Top of Data provided
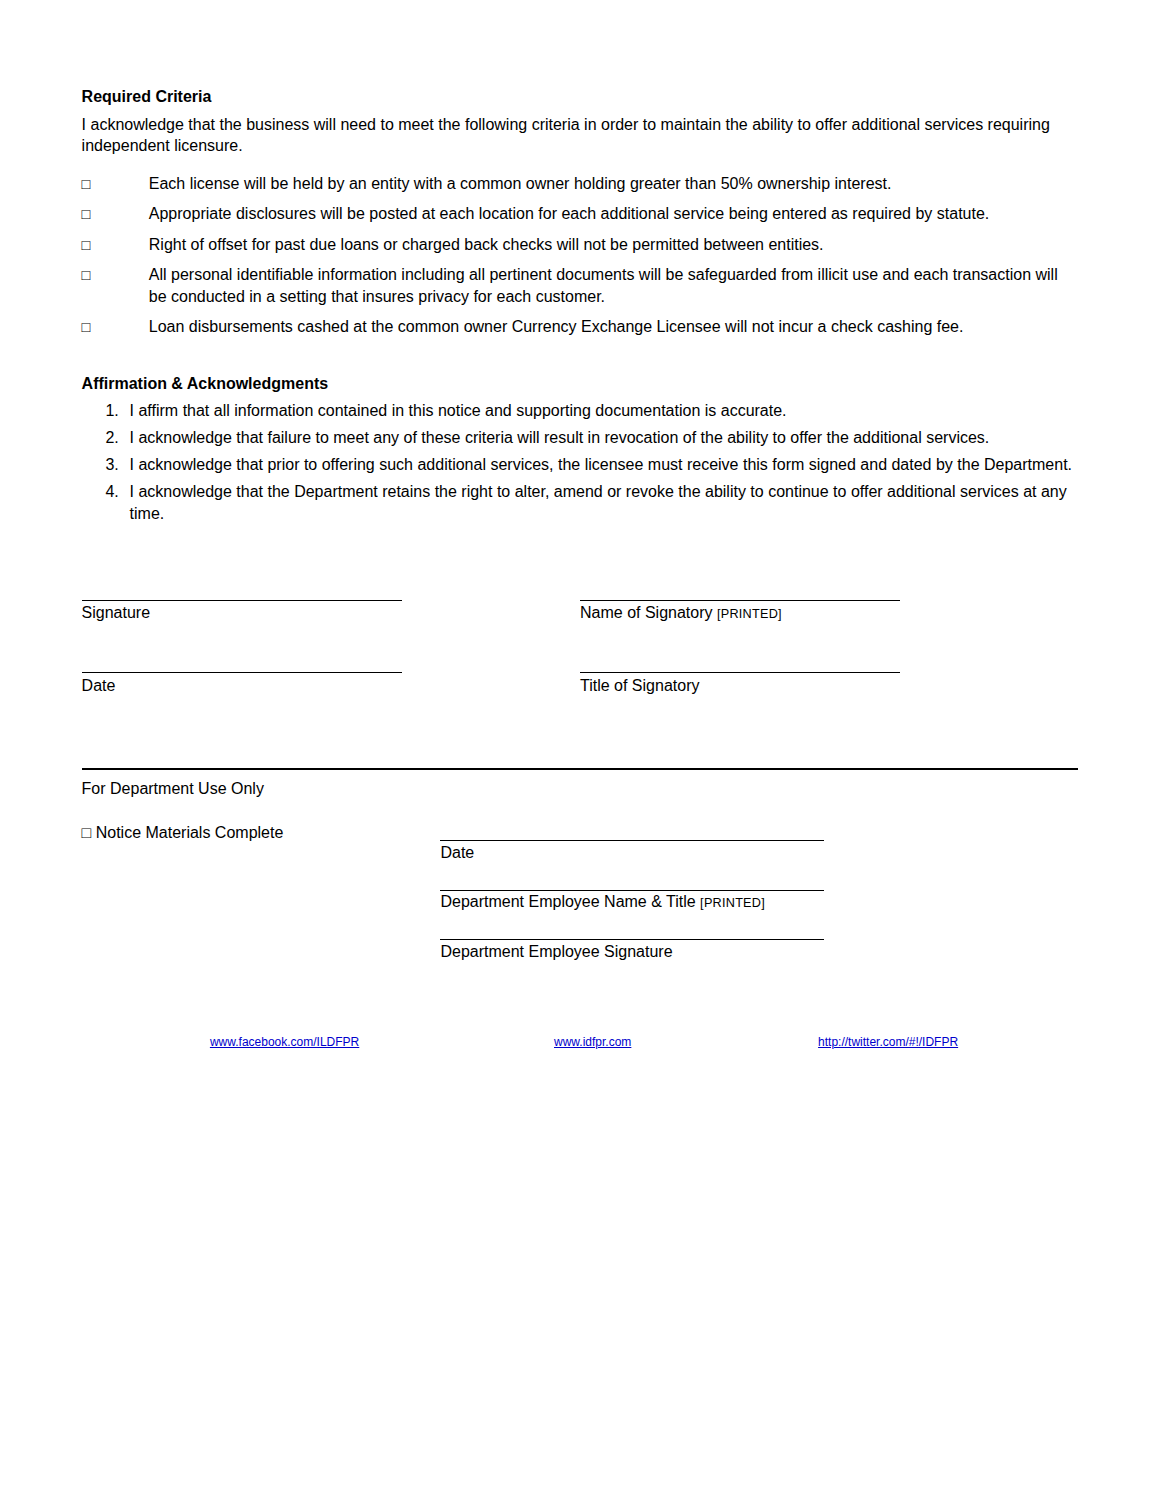Required Criteria
I acknowledge that the business will need to meet the following criteria in order to maintain the ability to offer additional services requiring independent licensure.
□Each license will be held by an entity with a common owner holding greater than 50% ownership interest.
□Appropriate disclosures will be posted at each location for each additional service being entered as required by statute.
□Right of offset for past due loans or charged back checks will not be permitted between entities.
□All personal identifiable information including all pertinent documents will be safeguarded from illicit use and each transaction will be conducted in a setting that insures privacy for each customer.
□Loan disbursements cashed at the common owner Currency Exchange Licensee will not incur a check cashing fee.
Affirmation & Acknowledgments
I affirm that all information contained in this notice and supporting documentation is accurate.
I acknowledge that failure to meet any of these criteria will result in revocation of the ability to offer the additional services.
I acknowledge that prior to offering such additional services, the licensee must receive this form signed and dated by the Department.
I acknowledge that the Department retains the right to alter, amend or revoke the ability to continue to offer additional services at any time.
| Signature Date | Name of Signatory [PRINTED] Title of Signatory |
For Department Use Only
| □ Notice Materials Complete | Date Department Employee Name & Title [PRINTED] Department Employee Signature |
| www.facebook.com/ILDFPR | www.idfpr.com | http://twitter.com/#!/IDFPR |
Bottom of Data provided
The lines to return run from the one containing "I acknowledge that the Department" through the last line of the material above. Please reproduce them exactly.

I acknowledge that the Department retains the right to alter, amend or revoke the ability to continue to offer additional services at any time.
| Signature Date | Name of Signatory [PRINTED] Title of Signatory |
For Department Use Only
| □ Notice Materials Complete | Date Department Employee Name & Title [PRINTED] Department Employee Signature |
| www.facebook.com/ILDFPR | www.idfpr.com | http://twitter.com/#!/IDFPR |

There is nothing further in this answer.